▶ Work order 1: Check each statement against the Metacritic notebook and answer yes or no, quoting the words of the notebook that decide it: (a) The dataset came from a kaggle page. (b) The first cleaning step drops rows with missing values in genre. (c) The link column is among those dropped.
▶ Work order 2: In the Metacritic notebook, what is the name of the csv file read into the dataframe?
▶ Work order 3: Write out the part of the Metacritic notebook that starts at "### Removing incomplete" and ends at "df.dropna(subset=['developer', 'publisher'], inplace = True)".

▶ Supplied passage:
····················

# Metacritic All Time Games Statistics (1995 - 2018)

For this project, we used a dataset on Metacritic Games Reviews and Ratings from this kaggle page: https://www.kaggle.com/skateddu/metacritic-all-time-games-stats. Our goal is to ....


First, we import the necessary libraries:

In [40]:
# Import libraries
import sqlite3
import pandas as pd
import matplotlib.pyplot as plt
from matplotlib import rc
import seaborn as sns
import numpy as np
import requests
import json
import requests
import pymongo
from scipy import stats 
import math

Next we import the dataset and preview the dataframe in pandas.

In [2]:
# Import dataset csv and preview
df = pd.read_csv('metacritic_games.csv')
df.head()

Unnamed: 0,name,platform,developer,publisher,genre,players,rating,attribute,release_date,link,critic_positive,critic_neutral,critic_negative,metascore,user_positive,user_neutral,user_negative,user_score
0,Command & Conquer,PC,Westwood Studios,Virgin Interactive,Sci-Fi,01-Apr,T,,"Aug 31, 1995",/game/pc/command-conquer,5,0,0,94,47,0,1,8.9
1,Full Throttle,PC,LucasArts,LucasArts,Adventure,,,,"Apr 30, 1995",/game/pc/full-throttle,6,2,0,86,18,1,0,8.7
2,Battle Arena Toshinden,PS,Tamsoft,SCEA,Action,01-Feb,T,,"Sep 9, 1995",/game/playstation/battle-arena-toshinden,1,3,0,69,1,0,1,5.8
3,Sid Meier's Civilization II,PC,MPS Labs,MicroProse,Strategy,1 Player,K-A,,"Feb 29, 1996",/game/pc/sid-meiers-civilization-ii,7,0,0,94,46,0,1,8.9
4,Quake,PC,id Software,id Software,Action,Jan-16,M,,"Jun 22, 1996",/game/pc/quake,9,0,0,94,84,4,1,8.8


## Data Cleaning

### Removing incomplete rows and redundant columns

We begin data cleaning by dropping rows with missing values in developer and publisher.

In [3]:
# Drop rows with missing values in developer and publisher
df.dropna(subset=['developer', 'publisher'], inplace = True)
df.reset_index(inplace = True)
df = df.drop(['index'], axis = 1)

The following columns are dropped as they are not relevant to our research question:

In [4]:
# Drop redundant columns
df = df.drop(['players', 'attribute', 'link', 'critic_positive',
              'critic_neutral', 'critic_negative','user_positive',
              'user_neutral', 'user_negative'], axis = 1)

····················

▶ Data:
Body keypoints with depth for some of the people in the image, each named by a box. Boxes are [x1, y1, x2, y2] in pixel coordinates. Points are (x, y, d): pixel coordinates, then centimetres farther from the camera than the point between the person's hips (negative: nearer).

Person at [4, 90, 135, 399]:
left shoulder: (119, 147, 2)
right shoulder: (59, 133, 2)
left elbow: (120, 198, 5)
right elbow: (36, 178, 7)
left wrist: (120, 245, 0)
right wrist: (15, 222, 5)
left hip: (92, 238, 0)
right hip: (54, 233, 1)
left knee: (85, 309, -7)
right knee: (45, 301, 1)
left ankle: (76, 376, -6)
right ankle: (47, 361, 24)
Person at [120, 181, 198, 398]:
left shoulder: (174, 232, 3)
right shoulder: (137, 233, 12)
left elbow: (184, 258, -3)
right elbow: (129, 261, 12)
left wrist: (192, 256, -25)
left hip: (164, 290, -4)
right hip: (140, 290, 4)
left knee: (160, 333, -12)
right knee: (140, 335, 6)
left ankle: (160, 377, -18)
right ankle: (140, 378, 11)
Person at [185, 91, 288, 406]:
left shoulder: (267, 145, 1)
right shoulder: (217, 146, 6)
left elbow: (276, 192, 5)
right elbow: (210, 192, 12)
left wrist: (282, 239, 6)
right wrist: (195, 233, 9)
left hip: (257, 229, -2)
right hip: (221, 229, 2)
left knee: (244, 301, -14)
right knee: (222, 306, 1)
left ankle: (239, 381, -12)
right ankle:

····················

▶ Exercise solution 1:
(a) Yes: "we used a dataset on Metacritic Games Reviews and Ratings from this kaggle page"
(b) No: "We begin data cleaning by dropping rows with missing values in developer and publisher."
(c) Yes: "'players', 'attribute', 'link', 'critic_positive',"

▶ Exercise solution 2: metacritic_games.csv

▶ Exercise solution 3:
### Removing incomplete rows and redundant columns

We begin data cleaning by dropping rows with missing values in developer and publisher.

In [3]:
# Drop rows with missing values in developer and publisher
df.dropna(subset=['developer', 'publisher'], inplace = True)